# Problem to work on
Print every record below exactly as it stands, but leave out the pictures.

# Input
━━━

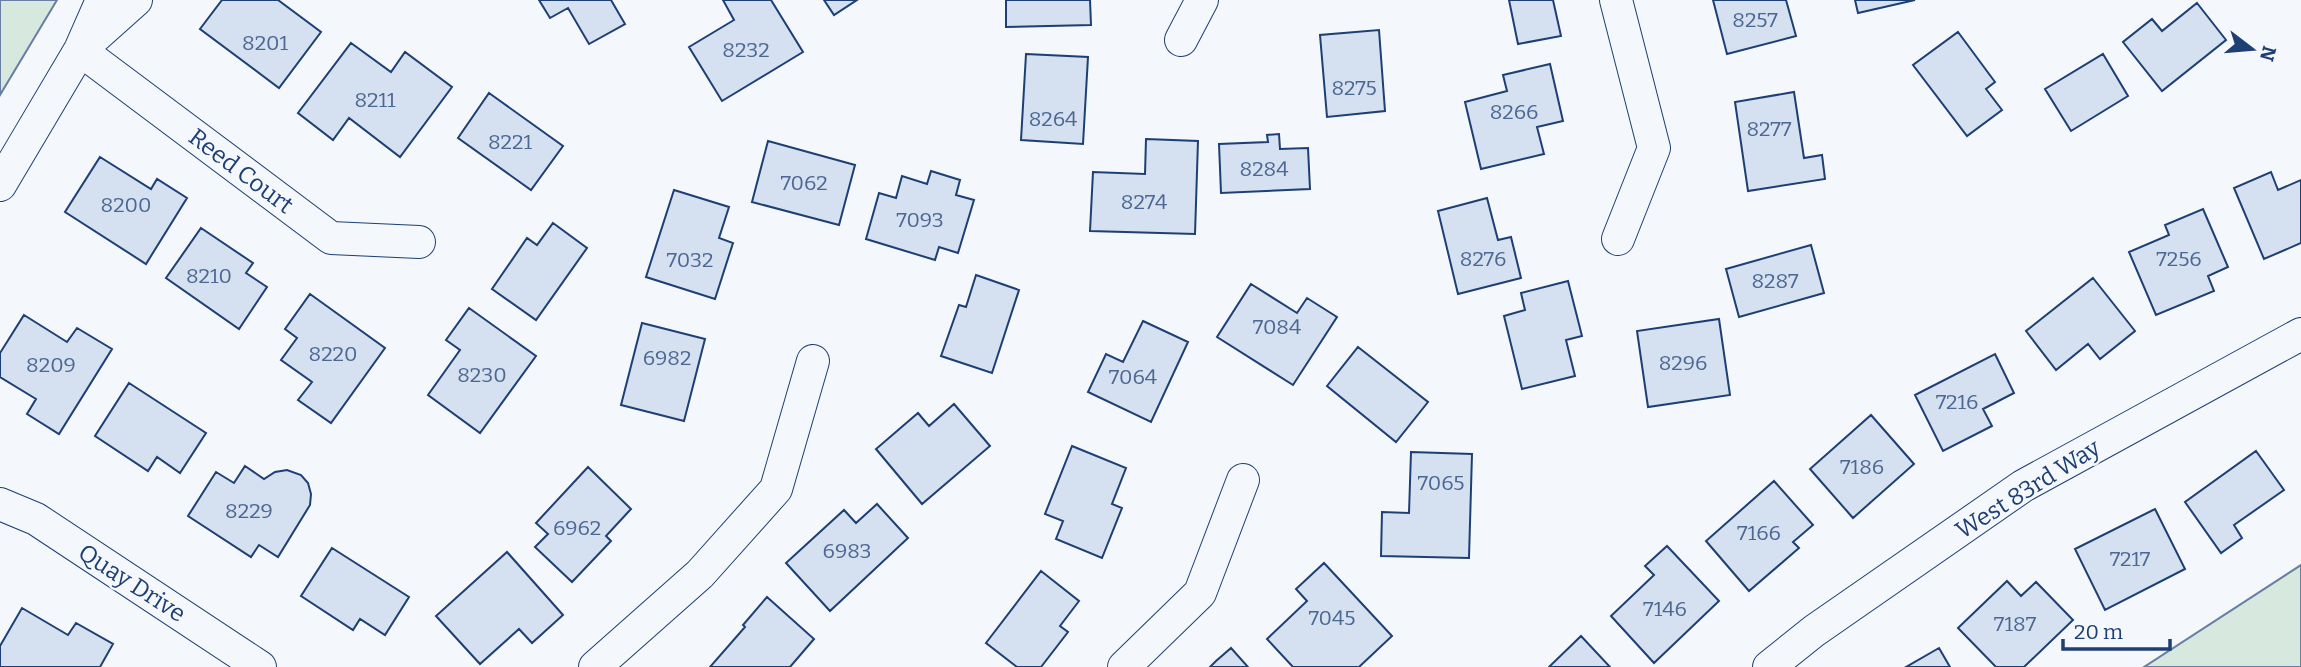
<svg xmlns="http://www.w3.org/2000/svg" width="2301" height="667" viewBox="0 0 2301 667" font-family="Bitter,serif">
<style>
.green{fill:#d7e8df;stroke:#687fa3;stroke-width:2}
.building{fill:#d5e0f0;stroke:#1d3f73;stroke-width:2}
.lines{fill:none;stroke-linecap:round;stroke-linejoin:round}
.street-casing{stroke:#1d3f73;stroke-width:34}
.street{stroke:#f4f7fb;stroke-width:32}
.labels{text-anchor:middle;stroke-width:5;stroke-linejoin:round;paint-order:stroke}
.number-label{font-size:21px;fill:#4b6792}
.street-label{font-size:24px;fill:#1d3f73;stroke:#f4f7fb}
</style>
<rect width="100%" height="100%" fill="#f4f7fb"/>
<path class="green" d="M0,0H57L0,95Z
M2301,565V667H2144Z"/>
<path class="building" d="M222,0H278L321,32L279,88L200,29Z
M539,0H611L625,24L589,44L568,8L550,18Z
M723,0H771L803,52L722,101L689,47L734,20Z
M824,0H857L834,15Z
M1006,0H1090L1091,25L1006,27Z
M1509,0H1553L1561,36L1518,44Z
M1713,0H1786L1796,36L1727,54Z
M1855,0H1915L1858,13Z
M2197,3L2226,40L2162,91L2123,42L2152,19L2162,31Z
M1379,30L1385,111L1327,117L1320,35Z
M1958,32L1995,82L1986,89L2002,110L1967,136L1913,65Z
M351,43L391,72L405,52L452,87L400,157L349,118L333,140L298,113Z
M1026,54L1088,57L1083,144L1021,140Z
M2103,54L2128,96L2071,131L2045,89Z
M1550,64L1563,121L1537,127L1544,154L1481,169L1465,102L1507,91L1503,75Z
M1794,92L1804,158L1822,155L1825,179L1748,191L1735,102Z
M489,93L563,146L531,190L458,138Z
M1279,134L1280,149L1308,148L1310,189L1221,193L1219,144L1268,142L1267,135Z
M1146,139L1198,141L1195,234L1090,231L1093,172L1145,174Z
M768,141L855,165L839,225L752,202Z
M100,157L151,189L157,179L187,198L146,264L65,212Z
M931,171L960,180L956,195L974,200L958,253L939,247L935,260L866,239L879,193L896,198L902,176L927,184Z
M2271,172L2278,190L2301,180V243L2264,259L2234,188Z
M674,190L729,207L719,238L733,243L715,299L646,277Z
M1487,198L1498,240L1511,237L1521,278L1458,294L1438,211Z
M2203,209L2228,267L2208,276L2214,291L2156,315L2129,252L2169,235L2165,225Z
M553,223L587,248L536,320L492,289L527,238L537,245Z
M201,228L253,263L246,273L267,287L239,329L166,278Z
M1811,245L1824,293L1739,317L1726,269Z
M976,275L1019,290L992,373L941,356L959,305L966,307Z
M2093,278L2135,331L2100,359L2088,344L2056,370L2026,331Z
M1568,281L1582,336L1566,340L1575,376L1522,389L1504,316L1525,310L1521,293Z
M1251,284L1297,313L1307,298L1337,317L1293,385L1217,337Z
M310,294L385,348L331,423L298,400L312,382L281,360L297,338L285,329Z
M469,308L536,356L480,433L428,395L460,350L446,340Z
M24,315L67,342L77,328L112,349L59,434L27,414L36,399L0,377V353Z
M1719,319L1730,395L1648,407L1637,331Z
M1143,321L1188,342L1151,422L1088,392L1106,354L1123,362Z
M642,323L705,339L684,421L621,405Z
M1358,347L1428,402L1396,442L1327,386Z
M1995,354L2014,393L1983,409L1992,426L1943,451L1915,395Z
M129,383L206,433L180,473L157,457L148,471L95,436Z
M954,404L990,446L922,504L876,449L918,413L929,426Z
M1871,415L1914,464L1853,518L1810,469Z
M1072,446L1126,468L1112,504L1122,508L1102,558L1056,539L1063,521L1045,514Z
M2256,451L2284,490L2234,525L2242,538L2221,553L2185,502Z
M1411,452L1472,454L1469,558L1381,556L1382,512L1409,513Z
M245,466L264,479L275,472L287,470L301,475L308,483L311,494L310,505L278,557L259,545L251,557L188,516L216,472L234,483Z
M588,467L631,509L606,536L611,541L572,582L535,547L548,534L536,523Z
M1774,481L1813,525L1793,542L1799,548L1749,591L1706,541Z
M877,504L908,538L830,611L786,563L844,510L856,523Z
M2155,509L2185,569L2105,610L2075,549Z
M1667,546L1719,601L1654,663L1611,616L1654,575L1645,566Z
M332,548L409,597L385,635L360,619L353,630L301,596Z
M507,552L563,615L532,643L519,629L480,664L436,616Z
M1324,563L1392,636L1359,667H1293L1267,639L1307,601L1296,589Z
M1041,571L1079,601L1060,626L1068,632L1041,667H1017L986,643Z
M2007,581L2021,596L2036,582L2073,620L2024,667H1996L1958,628Z
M767,597L814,639L790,667H710L745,627L743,625Z
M22,608L68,635L76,623L113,644L100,667H0V646Z
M1581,636L1610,667H1549Z
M1231,648L1248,667H1210L1216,661Z
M1939,648L1950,667H1906Z"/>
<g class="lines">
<g class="street-casing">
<path id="street" d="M1616,0L1654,148L1618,239
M1181,40L1202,0
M89,42L136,0
M80,50L331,238L419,242
M0,185L80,50L102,0
M0,504L36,519L260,667
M595,667L700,574L776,489L813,361
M1124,667L1200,593L1243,480
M1769,667L1814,631L2023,486L2301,334"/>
</g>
<use href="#street" class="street"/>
</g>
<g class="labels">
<g class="number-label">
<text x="1755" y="27">8257</text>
<text x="265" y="50">8201</text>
<text x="746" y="57">8232</text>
<text x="1354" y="95">8275</text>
<text x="375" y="107">8211</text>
<text x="1514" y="119">8266</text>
<text x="1053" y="126">8264</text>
<text x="1769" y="136">8277</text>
<text x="510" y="149">8221</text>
<text x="1264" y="176">8284</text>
<text x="804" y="190">7062</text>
<text x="1144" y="209">8274</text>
<text x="126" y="212">8200</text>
<text x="920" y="227">7093</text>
<text x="1483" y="266">8276</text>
<text x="2179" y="266">7256</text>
<text x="690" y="267">7032</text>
<text x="209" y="283">8210</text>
<text x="1775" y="288">8287</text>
<text x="1277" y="334">7084</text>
<text x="333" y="361">8220</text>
<text x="667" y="365">6982</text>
<text x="1683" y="370">8296</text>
<text x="51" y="372">8209</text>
<text x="482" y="382">8230</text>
<text x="1133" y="384">7064</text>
<text x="1957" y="409">7216</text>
<text x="1862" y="474">7186</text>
<text x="1441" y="490">7065</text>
<text x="249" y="518">8229</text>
<text x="577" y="535">6962</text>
<text x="1759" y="540">7166</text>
<text x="847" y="558">6983</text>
<text x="2130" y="566">7217</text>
<text x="1665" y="616">7146</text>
<text x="1332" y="625">7045</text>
<text x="2015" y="631">7187</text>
</g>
<g class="street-label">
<text transform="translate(241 171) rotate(37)" y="8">Reed Court</text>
<text transform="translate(2028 489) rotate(-32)" y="8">West 83rd Way</text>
<text transform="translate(132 583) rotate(33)" y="8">Quay Drive</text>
</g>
</g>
<g transform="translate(2252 49) rotate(106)" stroke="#f4f7fb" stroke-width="5" paint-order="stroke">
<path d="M0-5L12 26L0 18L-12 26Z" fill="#1d3f73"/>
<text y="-10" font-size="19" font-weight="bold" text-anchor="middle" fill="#1d3f73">N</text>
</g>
<path d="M2063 639v10h107v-10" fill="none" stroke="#1d3f73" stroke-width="3.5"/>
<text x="2074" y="639" font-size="21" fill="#1d3f73" stroke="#f4f7fb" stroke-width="5" paint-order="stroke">20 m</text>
</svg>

━━━

# Output for this exercise
<svg xmlns="http://www.w3.org/2000/svg" width="2301" height="667" viewBox="0 0 2301 667" font-family="Bitter,serif">
<style>
.green{fill:#d7e8df;stroke:#687fa3;stroke-width:2}
.building{fill:#d5e0f0;stroke:#1d3f73;stroke-width:2}
.lines{fill:none;stroke-linecap:round;stroke-linejoin:round}
.street-casing{stroke:#1d3f73;stroke-width:34}
.street{stroke:#f4f7fb;stroke-width:32}
.labels{text-anchor:middle;stroke-width:5;stroke-linejoin:round;paint-order:stroke}
.number-label{font-size:21px;fill:#4b6792}
.street-label{font-size:24px;fill:#1d3f73;stroke:#f4f7fb}
</style>
<rect width="100%" height="100%" fill="#f4f7fb"/>
<path class="green" d="M0,0H57L0,95Z
M2301,565V667H2144Z"/>
<path class="building" d="M222,0H278L321,32L279,88L200,29Z
M539,0H611L625,24L589,44L568,8L550,18Z
M723,0H771L803,52L722,101L689,47L734,20Z
M824,0H857L834,15Z
M1006,0H1090L1091,25L1006,27Z
M1509,0H1553L1561,36L1518,44Z
M1713,0H1786L1796,36L1727,54Z
M1855,0H1915L1858,13Z
M2197,3L2226,40L2162,91L2123,42L2152,19L2162,31Z
M1379,30L1385,111L1327,117L1320,35Z
M1958,32L1995,82L1986,89L2002,110L1967,136L1913,65Z
M351,43L391,72L405,52L452,87L400,157L349,118L333,140L298,113Z
M1026,54L1088,57L1083,144L1021,140Z
M2103,54L2128,96L2071,131L2045,89Z
M1550,64L1563,121L1537,127L1544,154L1481,169L1465,102L1507,91L1503,75Z
M1794,92L1804,158L1822,155L1825,179L1748,191L1735,102Z
M489,93L563,146L531,190L458,138Z
M1279,134L1280,149L1308,148L1310,189L1221,193L1219,144L1268,142L1267,135Z
M1146,139L1198,141L1195,234L1090,231L1093,172L1145,174Z
M768,141L855,165L839,225L752,202Z
M100,157L151,189L157,179L187,198L146,264L65,212Z
M931,171L960,180L956,195L974,200L958,253L939,247L935,260L866,239L879,193L896,198L902,176L927,184Z
M2271,172L2278,190L2301,180V243L2264,259L2234,188Z
M674,190L729,207L719,238L733,243L715,299L646,277Z
M1487,198L1498,240L1511,237L1521,278L1458,294L1438,211Z
M2203,209L2228,267L2208,276L2214,291L2156,315L2129,252L2169,235L2165,225Z
M553,223L587,248L536,320L492,289L527,238L537,245Z
M201,228L253,263L246,273L267,287L239,329L166,278Z
M1811,245L1824,293L1739,317L1726,269Z
M976,275L1019,290L992,373L941,356L959,305L966,307Z
M2093,278L2135,331L2100,359L2088,344L2056,370L2026,331Z
M1568,281L1582,336L1566,340L1575,376L1522,389L1504,316L1525,310L1521,293Z
M1251,284L1297,313L1307,298L1337,317L1293,385L1217,337Z
M310,294L385,348L331,423L298,400L312,382L281,360L297,338L285,329Z
M469,308L536,356L480,433L428,395L460,350L446,340Z
M24,315L67,342L77,328L112,349L59,434L27,414L36,399L0,377V353Z
M1719,319L1730,395L1648,407L1637,331Z
M1143,321L1188,342L1151,422L1088,392L1106,354L1123,362Z
M642,323L705,339L684,421L621,405Z
M1358,347L1428,402L1396,442L1327,386Z
M1995,354L2014,393L1983,409L1992,426L1943,451L1915,395Z
M129,383L206,433L180,473L157,457L148,471L95,436Z
M954,404L990,446L922,504L876,449L918,413L929,426Z
M1871,415L1914,464L1853,518L1810,469Z
M1072,446L1126,468L1112,504L1122,508L1102,558L1056,539L1063,521L1045,514Z
M2256,451L2284,490L2234,525L2242,538L2221,553L2185,502Z
M1411,452L1472,454L1469,558L1381,556L1382,512L1409,513Z
M245,466L264,479L275,472L287,470L301,475L308,483L311,494L310,505L278,557L259,545L251,557L188,516L216,472L234,483Z
M588,467L631,509L606,536L611,541L572,582L535,547L548,534L536,523Z
M1774,481L1813,525L1793,542L1799,548L1749,591L1706,541Z
M877,504L908,538L830,611L786,563L844,510L856,523Z
M2155,509L2185,569L2105,610L2075,549Z
M1667,546L1719,601L1654,663L1611,616L1654,575L1645,566Z
M332,548L409,597L385,635L360,619L353,630L301,596Z
M507,552L563,615L532,643L519,629L480,664L436,616Z
M1324,563L1392,636L1359,667H1293L1267,639L1307,601L1296,589Z
M1041,571L1079,601L1060,626L1068,632L1041,667H1017L986,643Z
M2007,581L2021,596L2036,582L2073,620L2024,667H1996L1958,628Z
M767,597L814,639L790,667H710L745,627L743,625Z
M22,608L68,635L76,623L113,644L100,667H0V646Z
M1581,636L1610,667H1549Z
M1231,648L1248,667H1210L1216,661Z
M1939,648L1950,667H1906Z"/>
<g class="lines">
<g class="street-casing">
<path id="street" d="M1616,0L1654,148L1618,239
M1181,40L1202,0
M89,42L136,0
M80,50L331,238L419,242
M0,185L80,50L102,0
M0,504L36,519L260,667
M595,667L700,574L776,489L813,361
M1124,667L1200,593L1243,480
M1769,667L1814,631L2023,486L2301,334"/>
</g>
<use href="#street" class="street"/>
</g>
<g class="labels">
<g class="number-label">
<text x="1755" y="27">8257</text>
<text x="265" y="50">8201</text>
<text x="746" y="57">8232</text>
<text x="1354" y="95">8275</text>
<text x="375" y="107">8211</text>
<text x="1514" y="119">8266</text>
<text x="1053" y="126">8264</text>
<text x="1769" y="136">8277</text>
<text x="510" y="149">8221</text>
<text x="1264" y="176">8284</text>
<text x="804" y="190">7062</text>
<text x="1144" y="209">8274</text>
<text x="126" y="212">8200</text>
<text x="920" y="227">7093</text>
<text x="1483" y="266">8276</text>
<text x="2179" y="266">7256</text>
<text x="690" y="267">7032</text>
<text x="209" y="283">8210</text>
<text x="1775" y="288">8287</text>
<text x="1277" y="334">7084</text>
<text x="333" y="361">8220</text>
<text x="667" y="365">6982</text>
<text x="1683" y="370">8296</text>
<text x="51" y="372">8209</text>
<text x="482" y="382">8230</text>
<text x="1133" y="384">7064</text>
<text x="1957" y="409">7216</text>
<text x="1862" y="474">7186</text>
<text x="1441" y="490">7065</text>
<text x="249" y="518">8229</text>
<text x="577" y="535">6962</text>
<text x="1759" y="540">7166</text>
<text x="847" y="558">6983</text>
<text x="2130" y="566">7217</text>
<text x="1665" y="616">7146</text>
<text x="1332" y="625">7045</text>
<text x="2015" y="631">7187</text>
</g>
<g class="street-label">
<text transform="translate(241 171) rotate(37)" y="8">Reed Court</text>
<text transform="translate(2028 489) rotate(-32)" y="8">West 83rd Way</text>
<text transform="translate(132 583) rotate(33)" y="8">Quay Drive</text>
</g>
</g>
<g transform="translate(2252 49) rotate(106)" stroke="#f4f7fb" stroke-width="5" paint-order="stroke">
<path d="M0-5L12 26L0 18L-12 26Z" fill="#1d3f73"/>
<text y="-10" font-size="19" font-weight="bold" text-anchor="middle" fill="#1d3f73">N</text>
</g>
<path d="M2063 639v10h107v-10" fill="none" stroke="#1d3f73" stroke-width="3.5"/>
<text x="2074" y="639" font-size="21" fill="#1d3f73" stroke="#f4f7fb" stroke-width="5" paint-order="stroke">20 m</text>
</svg>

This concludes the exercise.